A la tête du premier Etat indépendant d’Afrique après le Soudan en 1956, Nkrumah en devient le président en 1960. Il œuvre activement pour la libération des pays encore soumis à la domination coloniale (c’est ainsi qu’il apporta

25 millions de dollars de soutien à la Guinée de Sékou Touré suite à la déclaration de son indépendance en 1958) et tente de réer un embryon d’industrie en créant des usines de transformation partout dans le pays. La même année, la réunion des chefs d’Etat africains se tient à Accra sous l’égide du ghanéen qui affirme la nécessité pour l’Afrique «de développer sa propre communauté et sa personnalité», et son non-alignement aux deux blocs. Il y influencera de jeunes militants africains comme Patrice Lumumba qui voit en cette rencontre sa véritable prise de conscience de la grande force d’une Afrique unie.

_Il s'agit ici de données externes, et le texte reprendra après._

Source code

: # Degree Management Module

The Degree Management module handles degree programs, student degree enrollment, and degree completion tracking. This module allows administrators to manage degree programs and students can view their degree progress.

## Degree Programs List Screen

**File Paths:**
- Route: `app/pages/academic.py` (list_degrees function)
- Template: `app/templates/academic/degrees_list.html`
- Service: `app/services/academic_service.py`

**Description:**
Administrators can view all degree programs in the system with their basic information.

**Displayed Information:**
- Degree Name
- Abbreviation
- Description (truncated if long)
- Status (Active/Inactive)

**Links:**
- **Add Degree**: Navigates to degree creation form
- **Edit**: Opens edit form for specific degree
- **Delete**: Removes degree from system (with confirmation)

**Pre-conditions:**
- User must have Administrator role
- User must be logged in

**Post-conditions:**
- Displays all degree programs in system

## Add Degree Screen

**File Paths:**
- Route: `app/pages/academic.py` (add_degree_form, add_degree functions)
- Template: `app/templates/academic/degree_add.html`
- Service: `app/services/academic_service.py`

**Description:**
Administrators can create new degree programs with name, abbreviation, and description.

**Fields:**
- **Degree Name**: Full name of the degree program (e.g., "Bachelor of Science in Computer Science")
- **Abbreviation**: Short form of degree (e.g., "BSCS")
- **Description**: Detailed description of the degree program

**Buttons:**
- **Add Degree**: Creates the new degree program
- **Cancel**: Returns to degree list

La politique extérieure de Nkrumah est toute entière dédiée à la construction de l’unité africaine qu’il pense comme une fusion organique d’Etats Indépendants et non comme leur simple coopération. Il joint l’idéologie à l’acte en tentant une Union des Etats Africains en mai 1961 avec la Guinée de Sékou Touré et le Mali de Modibo Keïta, tous deux en conflit ouvert avec l’ancien colonisateur français . En 1963, Nkrumah sera ainsi l’un des pères fondateurs de l’Organisation de l’Union Africaine qui, toutefois, délaissera vite les idées trop radicales du Ghanéen. En 1964, Nkrumah entend promouvoir sa doctrine, le «consciencisme» (une sorte de matérialisme édulcoré (c’est-à-dire pas nécessairement athée et inspiré du marxisme) qui fera, selon lui, émerger l'Afrique postcoloniale. Empreinte d’un marxisme non orthodoxe associé au concept traditionnel africain de collectivisme, le consciencisme, aujourd’hui rebaptisé «nkrumaïsme» vise en premier lieu «la résurrection des valeurs humanitaires et égalitaires de l’Afrique traditionnelle dans un environnement moderne».

Mais en se tournant de plus en plus vers le communisme, il devint très vite l’ennemi à abattre pour les pays occidentaux qui voient en lui le fer de lance d’une future «communisation» de l’Afrique. Après avoir échappé à deux tentatives d’assassinat, Nkrumah devenu paranoïaque se radicalise, réprimant dans le sang les manifestations, enfermant les opposants et se déclarant «président à vie». Son parcours n’est pas sans rappeler celui de son ami Sékou Touré qui l’accueillera d’ailleurs en Guinée après le coup d’Etat militaire dont il est victime en février 1966. Il meurt quelques années plus tard d’un cancer à Bucarest (Roumanie) en 1972.

Passé du mythe à la décadence, Kwamé Nkrumah n’en reste pas moins un des plus grands penseurs de l’unité africaine. Sa pensée renaît parmi les jeunes générations africaines et influence tous ceux qui croient fermement que l’Afrique doit se tourner vers ses propres valeurs et se libérer du complexe occidental pour être libre et forte.